**Work required:** From the data that follows, print exactly the lines starting at the one containing "right ankle: (153, 457)" and ending at the one containing "left shoulder: (676, 155)"; include both of them and nothing more.

**Supplied records:**
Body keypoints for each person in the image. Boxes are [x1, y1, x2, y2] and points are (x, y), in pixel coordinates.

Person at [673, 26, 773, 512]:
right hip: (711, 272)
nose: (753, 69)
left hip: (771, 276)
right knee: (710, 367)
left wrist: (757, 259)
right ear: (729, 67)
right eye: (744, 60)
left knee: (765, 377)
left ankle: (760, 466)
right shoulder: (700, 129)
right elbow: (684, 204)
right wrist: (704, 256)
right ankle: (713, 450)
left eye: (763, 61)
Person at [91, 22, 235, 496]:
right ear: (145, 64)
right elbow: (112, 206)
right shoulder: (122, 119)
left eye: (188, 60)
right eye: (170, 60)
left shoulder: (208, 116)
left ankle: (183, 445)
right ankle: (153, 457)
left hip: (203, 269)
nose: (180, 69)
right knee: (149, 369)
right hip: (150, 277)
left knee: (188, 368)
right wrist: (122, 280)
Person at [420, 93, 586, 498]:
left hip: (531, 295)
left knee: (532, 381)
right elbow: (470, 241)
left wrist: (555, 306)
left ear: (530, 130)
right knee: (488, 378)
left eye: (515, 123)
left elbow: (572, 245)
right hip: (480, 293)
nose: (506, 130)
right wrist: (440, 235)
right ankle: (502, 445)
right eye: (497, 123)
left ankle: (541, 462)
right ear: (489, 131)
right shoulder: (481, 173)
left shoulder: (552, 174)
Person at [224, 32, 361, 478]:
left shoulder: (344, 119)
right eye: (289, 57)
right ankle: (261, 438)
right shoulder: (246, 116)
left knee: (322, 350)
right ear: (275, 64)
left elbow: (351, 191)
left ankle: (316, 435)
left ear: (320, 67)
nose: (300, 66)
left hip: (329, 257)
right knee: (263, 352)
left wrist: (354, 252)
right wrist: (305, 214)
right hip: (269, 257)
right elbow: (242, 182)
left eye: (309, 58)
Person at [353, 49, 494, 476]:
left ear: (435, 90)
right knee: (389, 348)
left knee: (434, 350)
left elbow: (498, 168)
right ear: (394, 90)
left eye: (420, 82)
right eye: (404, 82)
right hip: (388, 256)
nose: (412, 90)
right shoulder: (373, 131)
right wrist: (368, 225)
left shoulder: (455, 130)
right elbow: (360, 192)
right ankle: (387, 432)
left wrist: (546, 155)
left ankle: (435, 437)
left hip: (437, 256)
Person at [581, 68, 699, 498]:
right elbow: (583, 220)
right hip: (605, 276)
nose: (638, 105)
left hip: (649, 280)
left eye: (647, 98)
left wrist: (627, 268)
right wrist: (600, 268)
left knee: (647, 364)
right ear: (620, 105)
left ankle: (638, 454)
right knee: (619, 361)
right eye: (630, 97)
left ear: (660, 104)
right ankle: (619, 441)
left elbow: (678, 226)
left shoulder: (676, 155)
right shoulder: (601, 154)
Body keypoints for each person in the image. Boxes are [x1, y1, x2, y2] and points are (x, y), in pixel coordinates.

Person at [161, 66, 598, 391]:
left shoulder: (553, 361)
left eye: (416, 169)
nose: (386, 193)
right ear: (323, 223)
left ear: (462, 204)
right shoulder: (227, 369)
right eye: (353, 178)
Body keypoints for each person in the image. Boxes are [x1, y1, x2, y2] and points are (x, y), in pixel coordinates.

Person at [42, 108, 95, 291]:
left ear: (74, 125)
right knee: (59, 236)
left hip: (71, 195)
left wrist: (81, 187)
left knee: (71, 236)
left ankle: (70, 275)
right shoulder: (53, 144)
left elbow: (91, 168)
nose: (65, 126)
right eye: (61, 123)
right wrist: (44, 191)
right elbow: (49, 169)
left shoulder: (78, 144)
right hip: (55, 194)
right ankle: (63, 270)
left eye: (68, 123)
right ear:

**Task response:**
right ankle: (153, 457)
left hip: (203, 269)
nose: (180, 69)
right knee: (149, 369)
right hip: (150, 277)
left knee: (188, 368)
right wrist: (122, 280)
Person at [420, 93, 586, 498]:
left hip: (531, 295)
left knee: (532, 381)
right elbow: (470, 241)
left wrist: (555, 306)
left ear: (530, 130)
right knee: (488, 378)
left eye: (515, 123)
left elbow: (572, 245)
right hip: (480, 293)
nose: (506, 130)
right wrist: (440, 235)
right ankle: (502, 445)
right eye: (497, 123)
left ankle: (541, 462)
right ear: (489, 131)
right shoulder: (481, 173)
left shoulder: (552, 174)
Person at [224, 32, 361, 478]:
left shoulder: (344, 119)
right eye: (289, 57)
right ankle: (261, 438)
right shoulder: (246, 116)
left knee: (322, 350)
right ear: (275, 64)
left elbow: (351, 191)
left ankle: (316, 435)
left ear: (320, 67)
nose: (300, 66)
left hip: (329, 257)
right knee: (263, 352)
left wrist: (354, 252)
right wrist: (305, 214)
right hip: (269, 257)
right elbow: (242, 182)
left eye: (309, 58)
Person at [353, 49, 494, 476]:
left ear: (435, 90)
right knee: (389, 348)
left knee: (434, 350)
left elbow: (498, 168)
right ear: (394, 90)
left eye: (420, 82)
right eye: (404, 82)
right hip: (388, 256)
nose: (412, 90)
right shoulder: (373, 131)
right wrist: (368, 225)
left shoulder: (455, 130)
right elbow: (360, 192)
right ankle: (387, 432)
left wrist: (546, 155)
left ankle: (435, 437)
left hip: (437, 256)
Person at [581, 68, 699, 498]:
right elbow: (583, 220)
right hip: (605, 276)
nose: (638, 105)
left hip: (649, 280)
left eye: (647, 98)
left wrist: (627, 268)
right wrist: (600, 268)
left knee: (647, 364)
right ear: (620, 105)
left ankle: (638, 454)
right knee: (619, 361)
right eye: (630, 97)
left ear: (660, 104)
right ankle: (619, 441)
left elbow: (678, 226)
left shoulder: (676, 155)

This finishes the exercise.